Start SELECTION

The word "settler" in the obsessive BBC usage (and not only the BBC; The Economist long has favored these pictures of bearded, gun-toting "West Bank" settlers, impliedly religious fanatics, we are meant to think, the lot of them )is meant to suggest that other word, the word the Arabs use directly -- tha tis the word "colonist." And what is a "colonist"? A "colonist" is merely a cog in the machine of "colonialism" and the Jews, you see, including those who served as chattel slaves of Arab tribes in Yemen for a thousand years, or those who came from Morocco, Algeria, Egypt, Syria, Iraq, Iran -- that is, those who remained when others were the descendants of Jews who had been forced to leave their lands by Arab Muslim conquerors, who quickly imposed a system of dhimmitude and persecution, in the Holy Land, with especial severity, are in the BBC version to be depicted as those semi-European "colonialists" who must go back, eventually, to some mother country.

This all takes place through repetition of loaded phrases: "settler" and "occupied" are merely two that stick out. It is the snarl oblique, which supplements the Arab propaganda of all those guests, some Arabs, and some "Middle East experts" who parrot, in one register or another, the same Arab line, often in tones of grave or sweet reason, but if you listen closely to one of those former diplomats (say, all those former American diplomats, sometimes ambassadords, sometimes something more lowly, who have taken positions in some transparent Washington institute devoted to the "Middle East" and supported directly or indirectly, that comes from all those eagerly recycling, by money from that same "Middle East."

of course, as Hugh says, the BBC should ensure that's its anchorpersons, reporters, etc., should have a thorough historical and geographical knowledge [including religious beliefs] of the foreign lands that they are dealing with [instead of the indoctrination in lies that they presently undergo]. But even such info is easily available, it may be overlooked by policymakers. For example, I have a copy of a royal institute of International Affairs handbook for the Middle East from about 1950. This compilation is accurate, it seems to me, in regard to the Sudan, noting the historic enmity between north and south in the sudan, the religious and ethnic and tribal differences, etc. Yet British policymakers still insisted on giving Sudan independence as a unitary state rather than as a federal state [Arab/Muslim north, Black Muslim west, ie, Darfur, and tribal African, Christian and animist south] or as two states divided into north and south. This British failure has led to millions of deaths [not the sole cause of course; Islam's drive against kufar is probably the most important factor].

The "settler" thing is quite disturbing. I was watching a BBC World TV programme about Kosovo recently, and I noticed that the commentator kept talking about the Kosovo Serbs as "settlers". My recollection of the history of the place was that the Serbs got there first.

It seems like the word is just another weapon in the war to deligitimise the very existence of people so that their murder becomes "understandable".

Weasel words points 10 out of 10.

Hugh,

Since we are talking about loaded terms, the following is an important question to ask.
Is not the usage of the reference to Israel as "Holy Land" in itself a loaded term? One wonders how you can use this term while claiming not to have religious affiliation.

End SELECTION
Start ITEMS

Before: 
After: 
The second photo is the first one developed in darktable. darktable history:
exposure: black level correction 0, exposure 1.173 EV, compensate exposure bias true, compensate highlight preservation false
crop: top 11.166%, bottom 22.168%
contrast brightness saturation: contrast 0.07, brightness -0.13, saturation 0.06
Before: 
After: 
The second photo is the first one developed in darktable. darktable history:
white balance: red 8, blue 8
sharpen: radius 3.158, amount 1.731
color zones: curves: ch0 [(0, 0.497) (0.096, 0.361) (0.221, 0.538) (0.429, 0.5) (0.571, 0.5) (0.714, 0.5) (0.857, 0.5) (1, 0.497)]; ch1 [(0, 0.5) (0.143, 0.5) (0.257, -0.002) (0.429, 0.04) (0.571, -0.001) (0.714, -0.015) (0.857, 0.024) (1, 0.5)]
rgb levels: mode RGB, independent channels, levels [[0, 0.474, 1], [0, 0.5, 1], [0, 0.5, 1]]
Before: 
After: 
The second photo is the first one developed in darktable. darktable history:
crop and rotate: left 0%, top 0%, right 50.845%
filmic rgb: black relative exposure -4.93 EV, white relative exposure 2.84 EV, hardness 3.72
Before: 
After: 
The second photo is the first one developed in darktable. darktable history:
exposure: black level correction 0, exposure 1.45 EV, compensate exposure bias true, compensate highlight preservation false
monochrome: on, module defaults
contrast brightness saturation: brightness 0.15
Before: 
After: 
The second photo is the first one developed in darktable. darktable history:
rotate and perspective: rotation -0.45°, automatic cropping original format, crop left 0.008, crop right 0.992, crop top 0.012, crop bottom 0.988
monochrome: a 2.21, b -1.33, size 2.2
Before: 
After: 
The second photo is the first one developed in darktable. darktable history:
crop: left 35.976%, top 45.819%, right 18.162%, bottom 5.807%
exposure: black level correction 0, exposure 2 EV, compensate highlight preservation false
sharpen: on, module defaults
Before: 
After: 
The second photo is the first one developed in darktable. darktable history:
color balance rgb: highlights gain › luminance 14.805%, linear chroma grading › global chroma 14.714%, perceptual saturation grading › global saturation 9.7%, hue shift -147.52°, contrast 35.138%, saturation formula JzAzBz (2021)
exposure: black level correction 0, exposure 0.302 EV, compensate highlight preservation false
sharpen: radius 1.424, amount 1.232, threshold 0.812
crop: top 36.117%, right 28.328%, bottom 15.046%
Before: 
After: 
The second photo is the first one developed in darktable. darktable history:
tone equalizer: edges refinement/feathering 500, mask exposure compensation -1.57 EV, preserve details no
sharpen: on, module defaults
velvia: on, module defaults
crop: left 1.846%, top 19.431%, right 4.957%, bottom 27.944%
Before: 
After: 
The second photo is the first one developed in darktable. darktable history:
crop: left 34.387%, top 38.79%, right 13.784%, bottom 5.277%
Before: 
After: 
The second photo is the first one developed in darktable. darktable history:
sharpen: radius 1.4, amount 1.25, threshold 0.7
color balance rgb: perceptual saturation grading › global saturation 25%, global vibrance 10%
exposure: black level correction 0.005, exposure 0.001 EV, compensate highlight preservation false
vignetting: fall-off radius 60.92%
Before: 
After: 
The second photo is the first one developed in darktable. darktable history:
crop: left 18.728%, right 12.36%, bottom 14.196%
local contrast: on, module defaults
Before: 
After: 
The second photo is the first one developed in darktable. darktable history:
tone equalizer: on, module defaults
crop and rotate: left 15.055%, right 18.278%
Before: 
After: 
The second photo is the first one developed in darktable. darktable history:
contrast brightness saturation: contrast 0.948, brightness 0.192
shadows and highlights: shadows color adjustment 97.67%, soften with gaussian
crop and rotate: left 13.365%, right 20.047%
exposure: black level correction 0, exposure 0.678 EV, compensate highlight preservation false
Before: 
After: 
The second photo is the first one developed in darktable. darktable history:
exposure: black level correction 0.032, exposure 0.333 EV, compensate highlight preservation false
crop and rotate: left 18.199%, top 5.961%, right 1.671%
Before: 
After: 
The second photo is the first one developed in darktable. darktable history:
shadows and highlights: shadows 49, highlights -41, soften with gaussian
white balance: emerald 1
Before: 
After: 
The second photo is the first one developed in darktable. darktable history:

End ITEMS

▶ [WHAT YOU WILL DO] Set down, word for word, everything in the comments on BBC wording from "Since we are" down to "have religious affiliation.".

▶ [WRITTEN ANSWER]
Since we are talking about loaded terms, the following is an important question to ask.
Is not the usage of the reference to Israel as "Holy Land" in itself a loaded term? One wonders how you can use this term while claiming not to have religious affiliation.